YOUR TASKS -
• a. In the article on money market and T-bill ETFs, what does USFR hold?
• b. For each statement, say whether the article on money market and T-bill ETFs agrees, answering yes or no and quoting the deciding words: (i) SHV holds Treasuries up to 12 months. (ii) JPST holds only Treasuries. (iii) The expense ratio of these ETFs is usually above 0.50%.

SELECTED EXCERPT -
□ □ □ □

Money Market and T-Bill ETFs: Where Cash Earns a Yield
Short-term Treasury and money market ETFs pay real yields with near-zero credit risk. Here's how they work, the tradeoffs, and when they actually fit.
Idle cash is an expensive decision
Cash sitting in most brokerage accounts earns close to nothing. The default sweep on many platforms pays under 0.5%, while a T-bill or money market ETF tracking the same short-dated government paper has yielded 3% to 5% for most of the past three years. On $50,000 held as dry powder for a year, that gap is roughly $1,500 to $2,000 in yield left on the table.
Short-term Treasury and money market ETFs close the gap. They hold the same instruments that money market mutual funds hold: short-dated government paper, floating-rate Treasuries, and high-grade commercial paper. The difference is the wrapper. An ETF trades on exchange with intraday liquidity, the yield passes through as dividends, and the expense ratio is usually under 0.20%.
This is the second tool in the capital preservation toolkit. Low-volatility equity dampens stock market swings while staying invested; cash ETFs step out of equity risk entirely. Both have a role, for different questions.
What these ETFs actually hold
Three flavors cover most of the category.
Direct T-bill funds like SGOV and BIL own US government paper maturing in the next 0 to 3 months. The portfolio rolls constantly as bills mature. Credit risk is as close to zero as anything in global markets, and duration is measured in weeks, so the NAV barely moves when rates change.
Short-duration and floating-rate Treasury funds like SHV and USFR extend slightly or float the coupon. SHV holds Treasuries up to 12 months (fractionally higher yield, slightly more NAV wobble). USFR holds Treasury floating-rate notes that reset weekly against the 13-week T-bill auction, giving the most stable NAV in fast rate moves.
Ultra-short income funds like JPST stretch into high-grade corporate debt, commercial paper, and certificates of deposit alongside Treasuries. The yield picks up 20 to 50 basis points, but you're taking some credit risk. Small, but not zero. In March 2020, some ultra-short funds briefly broke from their usual price stability when commercial paper markets seized up. Pure Treasury funds and ultra-short income funds look similar on the headline yield. The risk profile underneath is different.

□ □ □ □

DATA SHOWN -
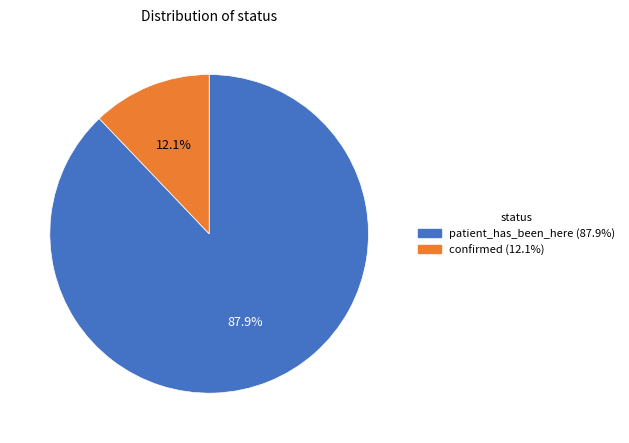

How many segments does this pie chart have?

2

□ □ □ □

SOLVED TASKS -
• a. Treasury floating-rate notes that reset weekly against the 13-week T-bill auction.

• b.
(i) Yes: "SHV holds Treasuries up to 12 months"
(ii) No: "Ultra-short income funds like JPST stretch into high-grade corporate debt, commercial paper, and certificates of deposit alongside Treasuries"
(iii) No: "the expense ratio is usually under 0.20%"